NORMAN — Marshall Moses regularly struggles to let go of the ghosts of key losses past.
“They always haunt me,” said the Oklahoma State senior. “I've still got games haunting me from my sophomore year. Missouri at home…
“I can name 'em, that's how much I think about them.”
In a season of regrettable losses, add Saturday's 64-61 Bedlam breakdown to the list.
With their final breath squeezed from any NCAA Tournament conversation — which somehow lingered this long — the Cowboys committed 17 turnovers and shot but 34.6 percent from the floor with the game on the line in the second half.
“We didn't play our best basketball, at all,” Moses said. “We just didn't play good. I hate games like that.
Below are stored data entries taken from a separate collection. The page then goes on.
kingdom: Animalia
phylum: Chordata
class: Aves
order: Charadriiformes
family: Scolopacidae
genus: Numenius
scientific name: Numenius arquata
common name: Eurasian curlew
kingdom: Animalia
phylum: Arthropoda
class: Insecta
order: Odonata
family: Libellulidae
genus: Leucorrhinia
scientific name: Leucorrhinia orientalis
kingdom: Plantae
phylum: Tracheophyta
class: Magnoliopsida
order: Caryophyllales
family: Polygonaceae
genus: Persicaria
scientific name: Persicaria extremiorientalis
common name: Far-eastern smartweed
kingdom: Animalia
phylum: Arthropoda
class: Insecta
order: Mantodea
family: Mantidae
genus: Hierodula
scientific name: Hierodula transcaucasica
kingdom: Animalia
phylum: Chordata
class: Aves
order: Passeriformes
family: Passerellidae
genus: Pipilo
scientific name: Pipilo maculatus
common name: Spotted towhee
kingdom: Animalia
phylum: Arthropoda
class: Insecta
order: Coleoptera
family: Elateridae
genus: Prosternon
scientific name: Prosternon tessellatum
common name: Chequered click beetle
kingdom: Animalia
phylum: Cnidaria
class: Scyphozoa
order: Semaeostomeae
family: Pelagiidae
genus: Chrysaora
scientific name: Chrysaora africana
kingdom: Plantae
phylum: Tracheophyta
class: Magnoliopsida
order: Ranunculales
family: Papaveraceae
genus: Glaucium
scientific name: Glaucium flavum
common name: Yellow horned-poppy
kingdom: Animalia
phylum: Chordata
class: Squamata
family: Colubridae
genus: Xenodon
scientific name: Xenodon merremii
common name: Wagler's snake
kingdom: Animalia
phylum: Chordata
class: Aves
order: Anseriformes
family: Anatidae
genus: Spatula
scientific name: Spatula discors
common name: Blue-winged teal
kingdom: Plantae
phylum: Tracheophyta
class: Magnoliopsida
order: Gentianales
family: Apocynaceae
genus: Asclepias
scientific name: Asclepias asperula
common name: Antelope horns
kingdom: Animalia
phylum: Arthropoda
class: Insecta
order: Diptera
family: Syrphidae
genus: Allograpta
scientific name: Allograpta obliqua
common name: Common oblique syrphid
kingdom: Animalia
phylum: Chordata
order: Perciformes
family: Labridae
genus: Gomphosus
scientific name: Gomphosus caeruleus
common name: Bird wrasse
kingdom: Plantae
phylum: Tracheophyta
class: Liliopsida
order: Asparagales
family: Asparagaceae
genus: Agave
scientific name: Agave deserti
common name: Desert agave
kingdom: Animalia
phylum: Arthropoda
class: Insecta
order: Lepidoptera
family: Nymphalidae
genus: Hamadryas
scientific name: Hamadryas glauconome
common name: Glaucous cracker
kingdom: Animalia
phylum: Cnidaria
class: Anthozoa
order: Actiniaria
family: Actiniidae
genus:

This is definitely going to be one of those games you hate to lose.
“Not taking anything away from OU, I'd rather them beat us playing our best basketball, rather than them beat us and for us to beat ourselves.”
The Cowboys finished the Big 12 regular season at 6-10, matching their worst mark ever in the conference.
And they finished winless on the road at 0-8. So none of their best basketball was found there.
“I thought we were on an upward swing, after some good home games,” OSU coach Travis Ford said, referencing recent wins against Texas Tech and Baylor inside Gallagher-Iba Arena.
“We talked about all the different things we learned playing on the road this year. We hadn't talked about our struggles, just the things we learned. I thought we had cured some of the things we saw again tonight.”
Instead, the Cowboys reverted to road kill.
OSU managed but six assists, prompting the thought that Ford, a former playmaking point guard, could still manage that many himself.
“We better start shooting it better,” Ford cracked wise. “Assists are a two-way street. You've got to be able to pass and you've got to have somebody who's able to put it in the hole.”
And then there's that.
The worst shooting team in the Big 12, from short- and long-range, lived down to its standards again against the Sooners. The Cowboys shot just 40.4 percent overall, worse even than their 43.7 percent season average, and made just 2-of-11 tries from 3-point range.
Dating back to non-conference games against non-descript foes, OSU's scoring woes have been obvious, even in wins.
“We watch it on film,” Ford said. “Even when we score, we have to work so hard to get baskets, because we're not the best passing team. Six assists, 17 turnovers, I mean, psshht.
“And when you can't pass the ball and shoot the ball, well… It's a struggle, no question about it.”
Bundled up, all that is cause for regret in a season when the Cowboys can't crack an NCAA Tournament that figures to search far and wide for worthy participants.
There are games remaining, first in the Big 12 Tournament, beginning Wednesday in Kansas City, Mo. Then in one of the lesser postseason events, likely the NIT.
“The most important thing is to make sure guys don't get down,” Moses said. “Win or lose, the season's not over until it's over.
“We do have postseason play. Just try to win as many games as we can, make the best out of a situation that should be better. We just didn't take care of business the way we should have – all season, not just tonight.”